2Canten una canción y toquen el pandero, la lira placentera con el arpa.
3Soplen el cuerno del macho cabrío en el día de la luna nueva, en el día de la luna llena, cuando comienza nuestro día de fiesta.
4Pues es un estatuto para Israel, un decreto dado por el Dios de Jacob.
5Él la emitió como regla en José cuando Él fue en contra de la tierra de Egipto, donde yo oí una voz que yo no reconocí:
6"Yo removí la carga de su hombro; sus manos fueron libradas de sostener la canasta.
7En tu aflicción llamaste, y Yo te ayudé; Yo te contesté desde un nubarrón oscuro. Yo te probé en las aguas de Meriba.

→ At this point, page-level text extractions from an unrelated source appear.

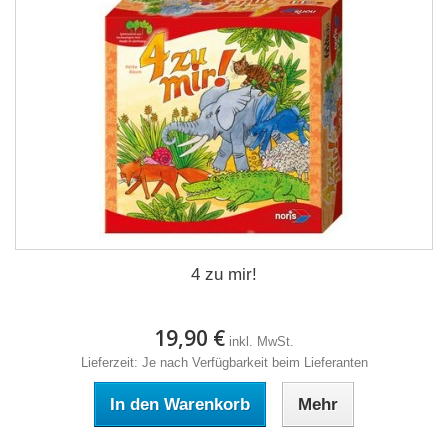
4 zu mir!
19,90 €
inkl. MwSt.
Lieferzeit: Je nach Verfügbarkeit beim Lieferanten
In den Warenkorb
Mehr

8Escucha, pueblo Mío, pues Yo te advertiré, Israel, ¡si solamente me escucharas!
9No puede haber ningún dios extranjero entre ustedes; no pueden adorar a ningún dios extranjero.
10Yo soy el SEÑOR tu Dios, quien te sacó de la tierra de Egipto. Abre tu boca bien grande y Yo la llenaré.
11Pero Mi pueblo no escuchó Mis palabras; Israel no Me obedeció.
12Asi que Yo los entregué a su propio camino de terquedad para que pudieran hacer lo que les parecía bien a ellos.
13Oh, que Mi pueblo Me escuchara; oh, que Mi pueblo anduviera en Mis caminos.
14Entonces Yo rápidamente dominaría a sus enemigos y volvería Mi mano en contra de sus opresores.
15¡Que aquellos que odian al SEÑOR se encojan de miedo delante de Él! Que sean humillados para siempre.
16Yo alimentaría a Israel con el trigo más fino; Yo les saciaría a ustedes con miel sacada de la roca."